Als er das Bewusstsein wiedererlangt hatte, war man bereits in ruhigerem Fahrwasser. Der Motor schnurrte leise. Nur die beiden Monsterkatzen brummten unruhig vor sich hin. „Ruhig Blut, Schätzchen“, murmelte Putin. „Sobald Papa weiß, wo wir sind, lässt er euch zum Pipimachen an Land.“ Er betrachtete die Instrumente. Nutzlos. Die meisten hatte er zerschlagen, die anderen gaben falsche Auskunft. Genau wie gewisse Generäle!

Ja, die Generäle! Warum hatte ihn keiner aufgehalten, als er wütend aus der Konferenz gestürmt war, hin zu seiner privaten U-Boot-Werft? Es war doch bekannt, dass er ein Waffennarr war! Und die „Boris Jelzin“ hatte unter Kennern einen gewissen Ruf. Vier Meter lang, mit 62 thermonuklearen Sprengköpfen ausgestattet, dazu zwei Maschinengewehre auf jeder Seite und ein Flammenwerfer auf der Pilotenkanzel! „Dann muss ich eben alles allein tun, dann bombardiere ich eben diesen Büchner ganz allein zu Tode!“ Was an diesem Schrei war missverständlich?

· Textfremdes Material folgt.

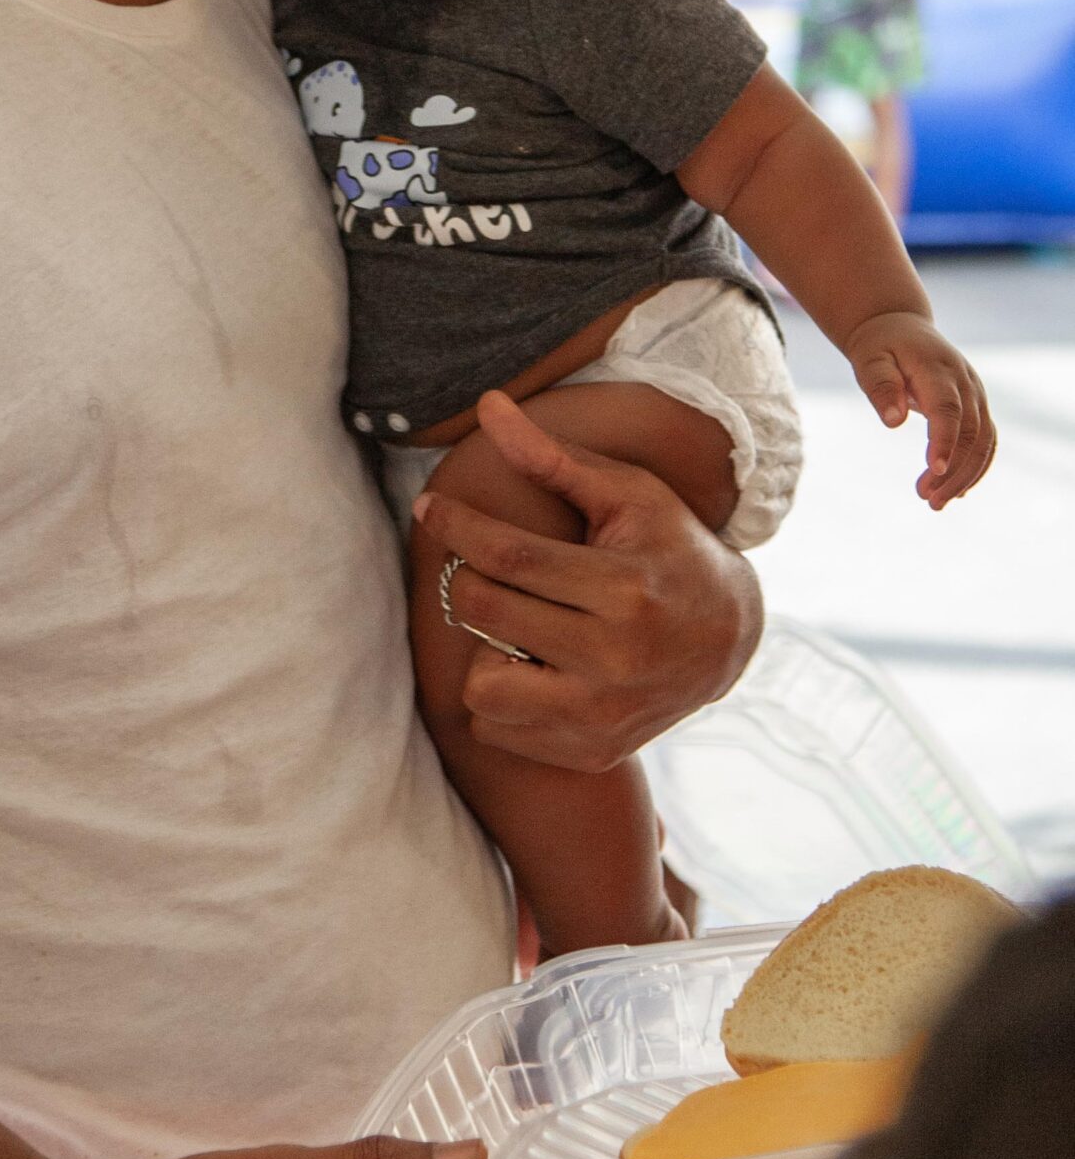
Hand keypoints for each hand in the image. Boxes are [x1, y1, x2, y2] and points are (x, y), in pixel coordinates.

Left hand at [413, 393, 761, 772]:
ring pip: (483, 689)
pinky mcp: (593, 752)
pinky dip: (502, 697)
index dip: (456, 526)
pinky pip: (499, 731)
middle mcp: (615, 660)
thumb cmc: (667, 547)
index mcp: (624, 589)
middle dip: (466, 580)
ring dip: (485, 650)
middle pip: (486, 614)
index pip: (509, 556)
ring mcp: (603, 716)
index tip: (428, 506)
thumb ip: (552, 456)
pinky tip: (532, 666)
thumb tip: (488, 405)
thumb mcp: (625, 493)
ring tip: (517, 627)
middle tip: (484, 567)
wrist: (729, 636)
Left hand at [845, 311, 995, 506]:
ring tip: (935, 503)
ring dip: (964, 475)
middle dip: (953, 470)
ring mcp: (976, 394)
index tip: (934, 471)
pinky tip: (956, 493)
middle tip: (927, 500)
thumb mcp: (869, 360)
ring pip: (983, 440)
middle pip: (970, 432)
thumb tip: (894, 422)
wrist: (899, 327)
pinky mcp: (977, 405)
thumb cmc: (880, 347)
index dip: (944, 441)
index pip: (948, 409)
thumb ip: (881, 387)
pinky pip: (985, 440)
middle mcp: (965, 382)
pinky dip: (974, 468)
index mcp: (938, 369)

Draußen färbte sich das Wasser golden, als Putin das U-Boot langsam auftauchen ließ. Als es die Meeresoberfläche durchstoßen hatte, schwang er sich auf die Trittleiter, öffnete die Luke und blickte nach draußen. Er war offenbar nahe bewohnter Gegenden aufgetaucht. Am Ufer stand ein alter Mann, der ihn verdutzt anblickte. Er trug einen langen Mantel und eine dieser hässlichen blauen Ikea-Riesentaschen. „Wo sind wir hier, Towarisch?“, rief ihm Putin zu. „Ist das noch mein Rossija? Oder schon Spiegel-Territorium?“ Der Mann stierte ihn nur ungläubig an. Putin verlor die Geduld. Er begab sich wieder ins Innere des Bootes, machte die Luke dicht, und verordnete den Maschinen volle Fahrt. Ob die Generäle ihn vielleicht sogar hatten loswerden wollen? Wer weiß. Er würde jetzt einfach an der Küste entlangschippern und sich durchfragen. Irgendwer würde ihm schon sagen, wie man zum Spiegel-Hochhaus kam.

Eine Woche lang waren die Zeitungen voll von Nachrichten über ein mysteriöses Objekt in schwedischen Gewässern. Dann hatten ihn die Generäle wiedergefunden, und er konnte seine Weltbeherrschungspläne wieder vom Kreml aus ins Werk setzen.